- [Task requirements]
Give back the entries verbatim.

--- Records for processing Enclosed Below ---

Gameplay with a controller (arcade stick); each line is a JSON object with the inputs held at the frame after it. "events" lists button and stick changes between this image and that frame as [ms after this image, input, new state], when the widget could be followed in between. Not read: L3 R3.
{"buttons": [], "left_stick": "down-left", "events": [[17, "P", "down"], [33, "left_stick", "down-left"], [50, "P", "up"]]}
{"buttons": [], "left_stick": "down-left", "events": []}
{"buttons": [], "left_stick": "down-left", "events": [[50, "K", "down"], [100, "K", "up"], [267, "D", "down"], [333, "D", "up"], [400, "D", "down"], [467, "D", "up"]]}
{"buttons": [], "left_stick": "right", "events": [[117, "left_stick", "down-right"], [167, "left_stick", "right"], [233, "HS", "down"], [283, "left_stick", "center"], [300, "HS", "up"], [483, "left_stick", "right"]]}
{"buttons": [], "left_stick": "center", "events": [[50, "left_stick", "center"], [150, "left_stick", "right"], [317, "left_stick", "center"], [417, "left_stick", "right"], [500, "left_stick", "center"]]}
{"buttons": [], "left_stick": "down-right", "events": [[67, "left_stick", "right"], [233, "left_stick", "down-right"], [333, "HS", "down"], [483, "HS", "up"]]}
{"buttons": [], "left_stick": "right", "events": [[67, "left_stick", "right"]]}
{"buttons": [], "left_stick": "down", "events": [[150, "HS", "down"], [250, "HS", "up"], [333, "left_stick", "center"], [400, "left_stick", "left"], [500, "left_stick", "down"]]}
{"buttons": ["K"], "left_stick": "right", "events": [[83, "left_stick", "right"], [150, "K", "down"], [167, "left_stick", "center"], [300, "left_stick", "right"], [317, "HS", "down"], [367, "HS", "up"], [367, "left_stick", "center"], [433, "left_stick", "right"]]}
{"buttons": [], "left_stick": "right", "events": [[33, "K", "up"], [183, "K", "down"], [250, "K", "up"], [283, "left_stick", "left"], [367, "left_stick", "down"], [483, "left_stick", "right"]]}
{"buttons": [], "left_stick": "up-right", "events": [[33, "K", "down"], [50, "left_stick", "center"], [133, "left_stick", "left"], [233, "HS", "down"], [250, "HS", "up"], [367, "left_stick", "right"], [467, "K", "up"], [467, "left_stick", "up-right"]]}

--- End of Enclosed Records for processing ---

- [Task solution]
Gameplay with a controller (arcade stick); each line is a JSON object with the inputs held at the frame after it. "events" lists button and stick changes between this image and that frame as [ms after this image, input, new state], when the widget could be followed in between. Not read: L3 R3.
{"buttons": [], "left_stick": "down-left", "events": [[17, "P", "down"], [33, "left_stick", "down-left"], [50, "P", "up"]]}
{"buttons": [], "left_stick": "down-left", "events": []}
{"buttons": [], "left_stick": "down-left", "events": [[50, "K", "down"], [100, "K", "up"], [267, "D", "down"], [333, "D", "up"], [400, "D", "down"], [467, "D", "up"]]}
{"buttons": [], "left_stick": "right", "events": [[117, "left_stick", "down-right"], [167, "left_stick", "right"], [233, "HS", "down"], [283, "left_stick", "center"], [300, "HS", "up"], [483, "left_stick", "right"]]}
{"buttons": [], "left_stick": "center", "events": [[50, "left_stick", "center"], [150, "left_stick", "right"], [317, "left_stick", "center"], [417, "left_stick", "right"], [500, "left_stick", "center"]]}
{"buttons": [], "left_stick": "down-right", "events": [[67, "left_stick", "right"], [233, "left_stick", "down-right"], [333, "HS", "down"], [483, "HS", "up"]]}
{"buttons": [], "left_stick": "right", "events": [[67, "left_stick", "right"]]}
{"buttons": [], "left_stick": "down", "events": [[150, "HS", "down"], [250, "HS", "up"], [333, "left_stick", "center"], [400, "left_stick", "left"], [500, "left_stick", "down"]]}
{"buttons": ["K"], "left_stick": "right", "events": [[83, "left_stick", "right"], [150, "K", "down"], [167, "left_stick", "center"], [300, "left_stick", "right"], [317, "HS", "down"], [367, "HS", "up"], [367, "left_stick", "center"], [433, "left_stick", "right"]]}
{"buttons": [], "left_stick": "right", "events": [[33, "K", "up"], [183, "K", "down"], [250, "K", "up"], [283, "left_stick", "left"], [367, "left_stick", "down"], [483, "left_stick", "right"]]}
{"buttons": [], "left_stick": "up-right", "events": [[33, "K", "down"], [50, "left_stick", "center"], [133, "left_stick", "left"], [233, "HS", "down"], [250, "HS", "up"], [367, "left_stick", "right"], [467, "K", "up"], [467, "left_stick", "up-right"]]}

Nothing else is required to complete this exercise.